The following is a summary of my dissertation project, written for a general audience. Consider this me dipping my toe into public writing. If you want to read or hear more, please be in touch!
The new wave of AI — powered by Large Language Models — has a love affair with fiction.
The models need vast training datasets of text, since they learn about language as a matter of sheer statistical regularity. Companies like OpenAI and Meta are secretive about their datasets but, from what researchers have gathered, virtually any model you’ve heard of was trained partly on novels.
What are they doing there?
Computer scientists sometimes point to the varied nature of literary writing and refer to their encompassing generality of language. Other times, they highlight features of novels that are uniquely fictional, like an omniscient narrator.
If there is not agreement about the reason for training AI models on fiction, then it is certain that its effects have already been felt. Large Language Models have seen industrial application since at least 2019, when a model called BERT was implemented under the hood of the Google search engine.
What difference does fiction make in a Large Language Model?

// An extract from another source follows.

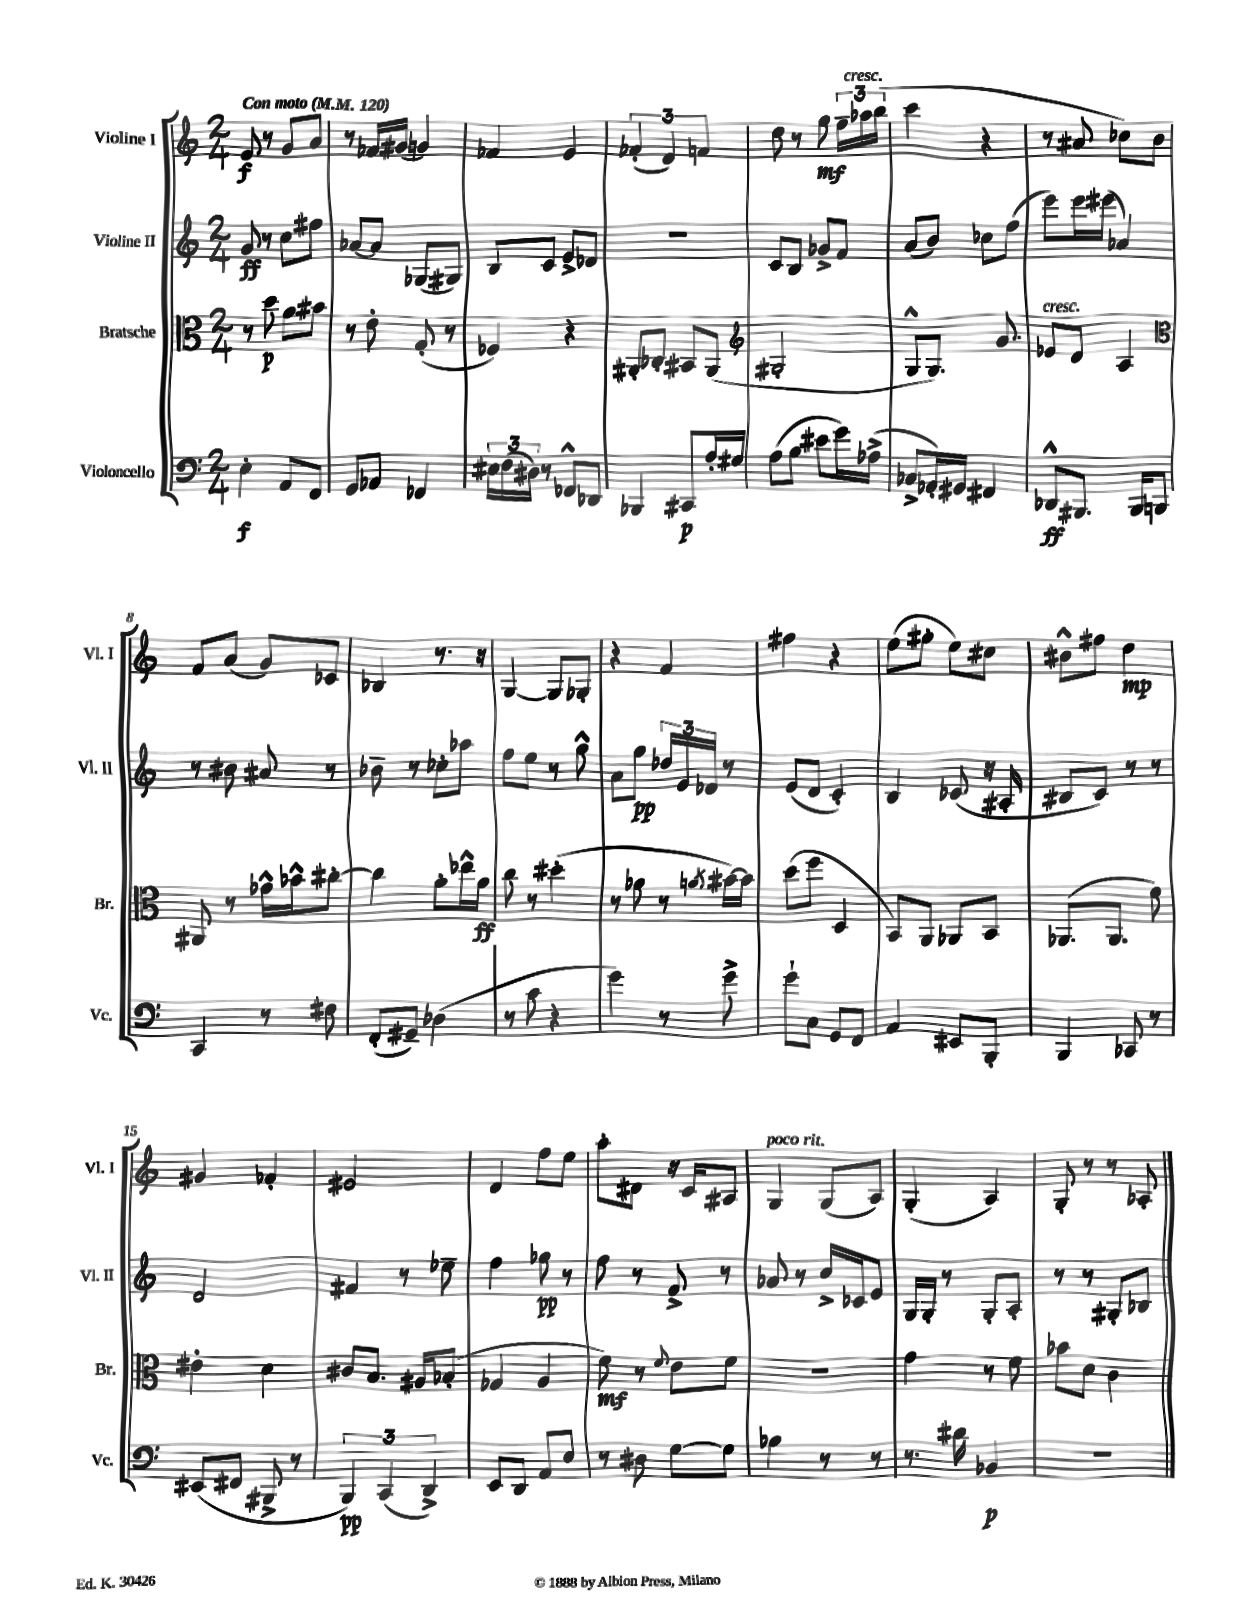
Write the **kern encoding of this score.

And what difference has it already made for users?
I address these questions using a technique that I call “critical modeling.” I study one particular dataset by identifying key historical moments in its circulation and developing computational models that reflect researchers’ and engineers’ goals at the time.
Specifically, I study the BookCorpus, a collection of ten thousand commercial novels, compiled in 2014 by a group of computer scientists. The dataset circulated widely among researchers and eventually became training data for the first generation GPT model and for BERT.
I find that models trained on BookCorpus learn how to be social. Like characters in a novel, they learn the language of motive, conflict, and pragmatism. And the effect is sustained in user-facing applications as well. We meet these characters each time we converse with ChatGPT or submit a query to Google.
By taking a “critical modeling” approach, I show that different elements of the data become salient in each application. For app users — as for novel readers — fiction gives us the chance to think about different ways we connect to one other in the real world.
There is something to love, after all, about fiction in the age of Large Language Models.